Thanks 🙂 it’s also one of my favorites. Coincidentally, I came across a combination of colors similar to those of traditional Bolivian fabrics and asemic writing similar to metal band logos. It made sense to me because I grew up in La Paz. There were a lot of metal-heads, some were cool, some not so cool. The memory I have of the general vibe of the city is festive and colorful, but at the same time dark and complex.
What are the differences between web2 and web3 in terms of your creative process?
I started to produce, experiment and learn a lot more with web3, but it was impossible for me to dedicate so much time to producing digital artworks when I was only paid with visibility.
Web3 often tends to combine two core aspects of the space, builders and artists. What dApps have transformed your work process?
I think that the dApp that influenced my process the most was hic et nunc with its early and broad media type support. It was the first open marketplace that let you mint web apps. I made some fun experiments there. There’s still so much new stuff I’d love to try.

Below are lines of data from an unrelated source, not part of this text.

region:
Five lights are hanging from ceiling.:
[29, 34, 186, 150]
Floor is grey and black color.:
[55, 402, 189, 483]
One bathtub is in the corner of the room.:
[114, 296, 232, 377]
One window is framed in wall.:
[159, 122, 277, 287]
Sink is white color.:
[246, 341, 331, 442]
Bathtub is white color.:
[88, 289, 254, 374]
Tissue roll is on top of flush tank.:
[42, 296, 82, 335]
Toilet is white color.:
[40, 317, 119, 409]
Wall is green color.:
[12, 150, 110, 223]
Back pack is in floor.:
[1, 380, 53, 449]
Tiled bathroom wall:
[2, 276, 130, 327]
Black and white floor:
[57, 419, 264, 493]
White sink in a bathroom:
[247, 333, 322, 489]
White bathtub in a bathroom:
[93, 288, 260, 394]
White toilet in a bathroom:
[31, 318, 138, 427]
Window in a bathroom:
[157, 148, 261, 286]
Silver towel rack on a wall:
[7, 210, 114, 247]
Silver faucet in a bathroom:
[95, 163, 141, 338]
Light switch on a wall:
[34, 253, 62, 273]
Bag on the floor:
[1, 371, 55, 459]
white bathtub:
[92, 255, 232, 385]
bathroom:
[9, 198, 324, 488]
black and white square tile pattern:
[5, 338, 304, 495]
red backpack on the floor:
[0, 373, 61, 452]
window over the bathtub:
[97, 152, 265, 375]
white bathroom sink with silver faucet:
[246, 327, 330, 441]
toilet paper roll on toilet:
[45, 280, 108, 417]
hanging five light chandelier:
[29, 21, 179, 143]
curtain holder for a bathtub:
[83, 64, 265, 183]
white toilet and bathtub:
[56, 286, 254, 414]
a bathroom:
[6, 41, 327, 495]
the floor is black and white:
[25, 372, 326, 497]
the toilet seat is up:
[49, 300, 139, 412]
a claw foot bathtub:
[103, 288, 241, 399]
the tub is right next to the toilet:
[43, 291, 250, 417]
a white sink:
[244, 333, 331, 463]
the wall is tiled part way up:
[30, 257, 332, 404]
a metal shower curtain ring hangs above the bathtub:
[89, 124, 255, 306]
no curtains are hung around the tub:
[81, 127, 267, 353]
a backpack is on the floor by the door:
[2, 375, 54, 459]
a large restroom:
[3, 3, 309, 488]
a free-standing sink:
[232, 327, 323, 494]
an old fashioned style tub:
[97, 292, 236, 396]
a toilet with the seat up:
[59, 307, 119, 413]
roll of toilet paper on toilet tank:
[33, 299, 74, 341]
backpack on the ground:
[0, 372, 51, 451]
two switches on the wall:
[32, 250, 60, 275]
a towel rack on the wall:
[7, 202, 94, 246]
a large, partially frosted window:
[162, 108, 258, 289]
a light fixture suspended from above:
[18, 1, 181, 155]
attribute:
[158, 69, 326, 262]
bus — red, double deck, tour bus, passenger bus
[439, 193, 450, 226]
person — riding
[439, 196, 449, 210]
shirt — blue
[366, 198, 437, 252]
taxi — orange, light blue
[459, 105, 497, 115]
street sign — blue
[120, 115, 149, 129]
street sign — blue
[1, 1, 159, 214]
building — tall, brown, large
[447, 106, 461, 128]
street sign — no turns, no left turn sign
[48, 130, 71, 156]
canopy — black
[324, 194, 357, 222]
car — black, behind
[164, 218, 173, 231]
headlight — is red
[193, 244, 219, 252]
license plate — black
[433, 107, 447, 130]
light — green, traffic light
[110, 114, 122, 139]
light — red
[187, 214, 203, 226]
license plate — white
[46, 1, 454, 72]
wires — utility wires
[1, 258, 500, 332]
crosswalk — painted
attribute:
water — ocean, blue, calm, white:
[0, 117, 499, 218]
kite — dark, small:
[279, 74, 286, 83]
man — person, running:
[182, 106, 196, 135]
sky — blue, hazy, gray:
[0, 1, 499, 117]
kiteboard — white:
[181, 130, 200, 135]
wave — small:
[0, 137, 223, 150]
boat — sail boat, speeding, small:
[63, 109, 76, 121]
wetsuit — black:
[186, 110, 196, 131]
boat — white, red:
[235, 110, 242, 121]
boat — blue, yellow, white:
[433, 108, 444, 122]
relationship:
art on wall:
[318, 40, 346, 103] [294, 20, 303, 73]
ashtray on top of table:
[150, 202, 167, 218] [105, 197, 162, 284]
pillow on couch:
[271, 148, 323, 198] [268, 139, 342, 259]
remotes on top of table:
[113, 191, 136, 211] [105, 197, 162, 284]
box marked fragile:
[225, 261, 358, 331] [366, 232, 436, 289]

As a musician, how do these two mediums, music & visual art, overlap for you?
They are like different dimensions in the same universe. Sometimes it’s fun to see them as metaphors for each other. When I am frustrated with the music I am making, the visual arts become my shelter and vice versa. In both disciplines I try to achieve something that feels organic and synthetic at the same time.
What’s your artistic relationship with the concept of NFT Marketplaces? Do they mostly help or hurt your work? How do you envision the future of web3 galleries and marketplaces?
Marketplaces helped me a lot to make a living out of my art, none of my work was hurt in the process haha. I am grateful for that.
I like the version of the future where there are more and more custom platforms for each community or project (like what you are doing with Felt Zine!), everyone will be able to easily generate their own frontend to suit particular needs of their project and use protocols like Zora or deploy their own contracts without asking anyone for permission. Marketplaces will remain relevant as long as they offer something valuable to the users I guess. But everything’s seamlessly interoperable, so you can sell your tokens on eBay or build your own gallery or join someone else’s cool project : )
What excites you most about the future of internet art?
The hope that somehow these experiments with new technologies and forms of exchange will help us build inclusive spaces and bring opportunities to those in need.